The focus is on visitor numbers
Tourist offices’ activities are not just tourist orientated however they are a mix of trade and media/PR operations, but the paradox is that often tangible results are determined solely by visitor numbers. A recent survey of 71 DMOs in fact show that 57% prioritise consumer direct marketing, though this is not really reflected in budgets.
While most offices allocate around 40% of their budgets for trade, a lesser 35% is used for consumer direct marketing, meaning that tourist offices sometimes struggle to finance suitable activities and services for visitors with a high ROI.
Digital services are proliferating
Though geography and language are important defining elements for strategies, globalisation and the internet are prevailing.
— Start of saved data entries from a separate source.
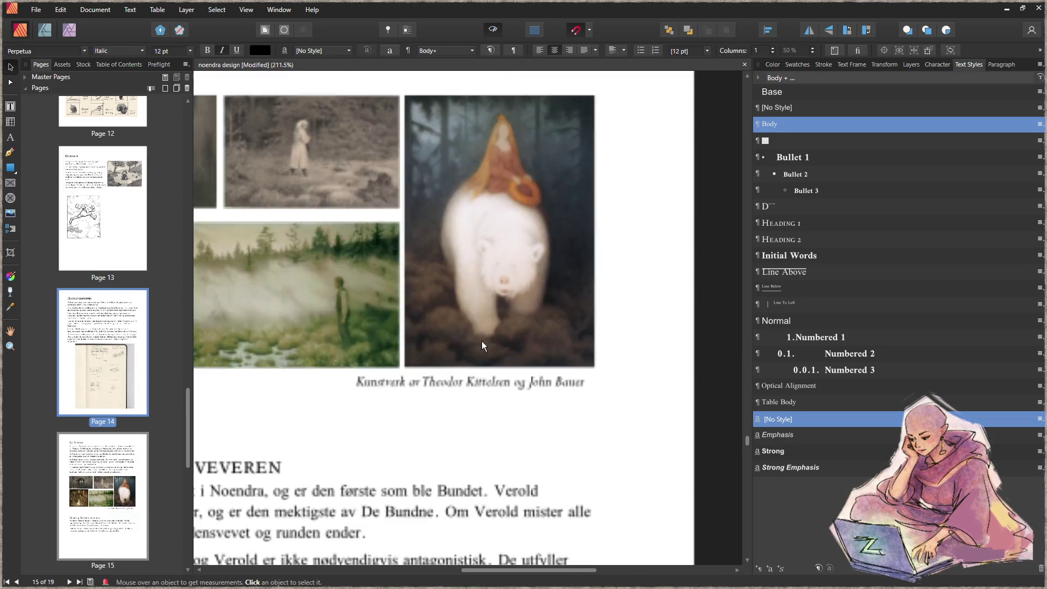
scroll(481, 337, "down", 3, "ctrl")
scroll(411, 238, "up", 1)
scroll(408, 251, "up", 3)
scroll(404, 257, "up", 3)
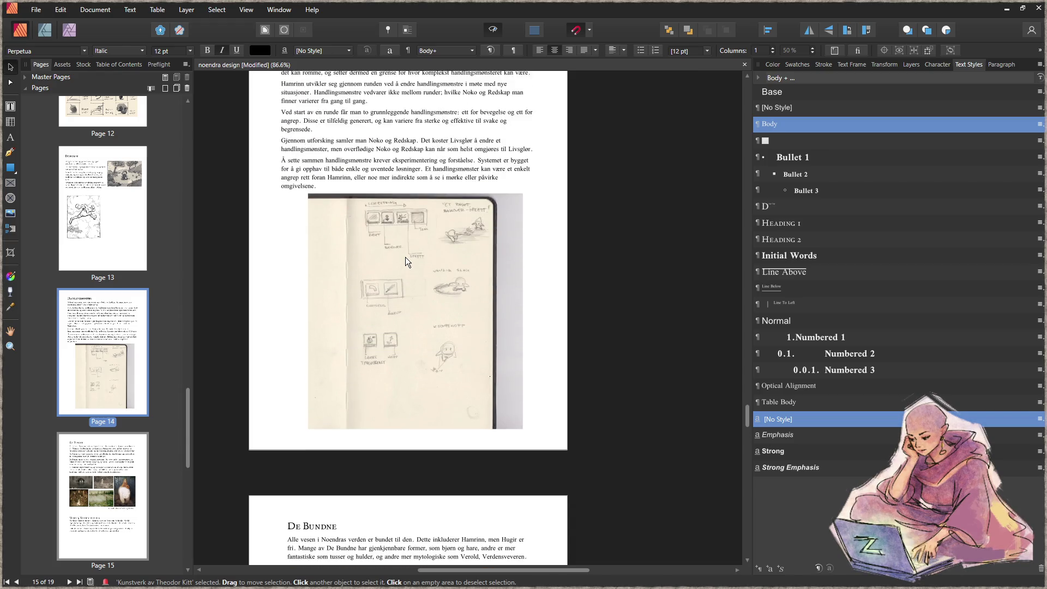
scroll(405, 257, "up", 2)
scroll(402, 261, "up", 2)
scroll(397, 261, "up", 2)
scroll(398, 261, "up", 1)
left_click(415, 286)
Online digital marketing activities of tourist offices are generally on the increase and are principally content marketing based. They include blogging, engaging influencers or expats in advocacy programs, past travellers in word-of-mouth activities and retargeting campaigns. There has also been an increase in digital services made available directly to visitors, such as downloading of digital maps and/or audio guides, which have the advantage of being available in various languages. These tools are a perfect response to the tourist office’s requirements, as they are low cost and highly pragmatic.
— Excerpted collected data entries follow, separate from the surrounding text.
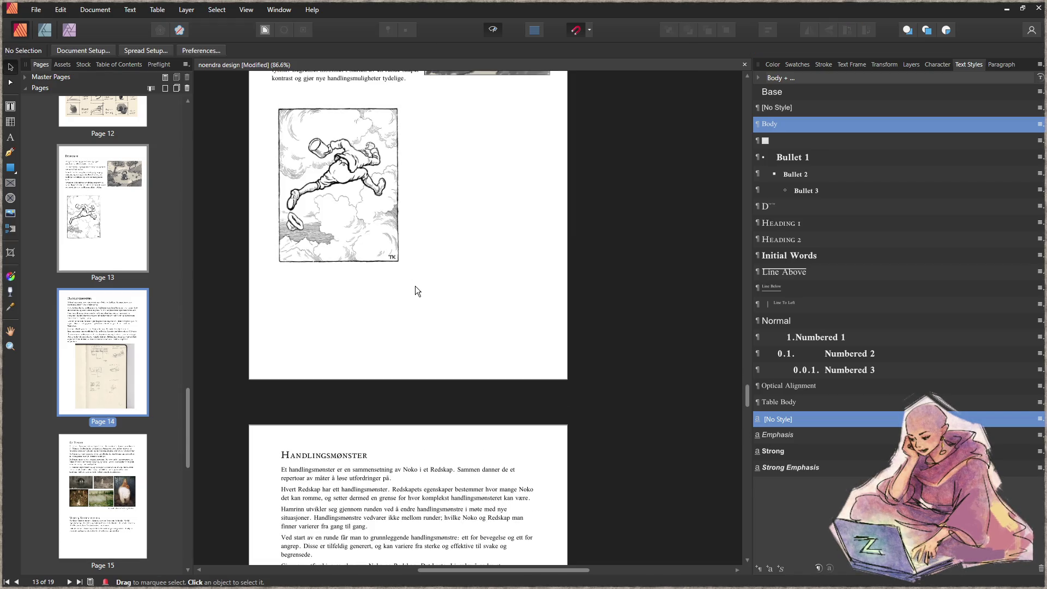
key("ctrl+v")
scroll(374, 281, "up", 3, "ctrl")
mouse_move(560, 131)
left_mouse_down()
mouse_move(400, 272)
mouse_move(320, 266)
mouse_move(434, 260)
left_mouse_up()
Step: Trim the caption to 'Kunstverk av Theodor Kittelsen' and nudge it up against the image border
double_click(374, 262)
The importance of quality apps
These tools are greatly appreciated by visitors, when easy to use, and range from basic free downloads to combination packages of audio guides and entrance tickets to local attractions. Online reviews highlight that it is extremely important that the download experience is simple, the app is interactive (and not static files) and that the audio is not only interesting (people do not want a history lesson) but crystal clear in the mother tongue language chosen. This ensures visitors will be much more inclined to positively review such a service, and the tourism industry is well aware of the huge benefits of UGC (User Generated Content).
Receiving rich data
The other major advantage of this type of app, which can be provided free of charge as a stand-alone service by the information office, or included as part of a package city pass, is the rich data that can be collected from the app users. Until recently, tourist offices struggled to collect relevant data on tourist activities in their destinations. Travellers relied mainly on Google Maps as their sole navigator, so activity data was collected only by Google. Today however, some new technology on the market, such as POPGuide or Vox2Go, now allow DMOs to collect tourist movement data, so that they can more easily manage flows and optimise tourist spot visits. This new breed of application technology also allows sophisticated pop-up notifications with special offers or recommendations, which have the added advantage of sponsorship options for the tourist office.
Nobody does it better!
National tourism boards, state/provincial tourism offices and visitor bureaus’ role is to promote the long-term development and marketing of a destination, positioning it as a rewarding travel experience.
They always have played a critical role in developing their destination and are the best organization in a community to protect the destination’s brand. Technology and digital services are helping them in this responsibility, as today’s travellers are digitally savvy and have more information at their fingertips than ever before.
Not only can DMOs bring it all together for the success of a destination, but they are probably the only ones who can!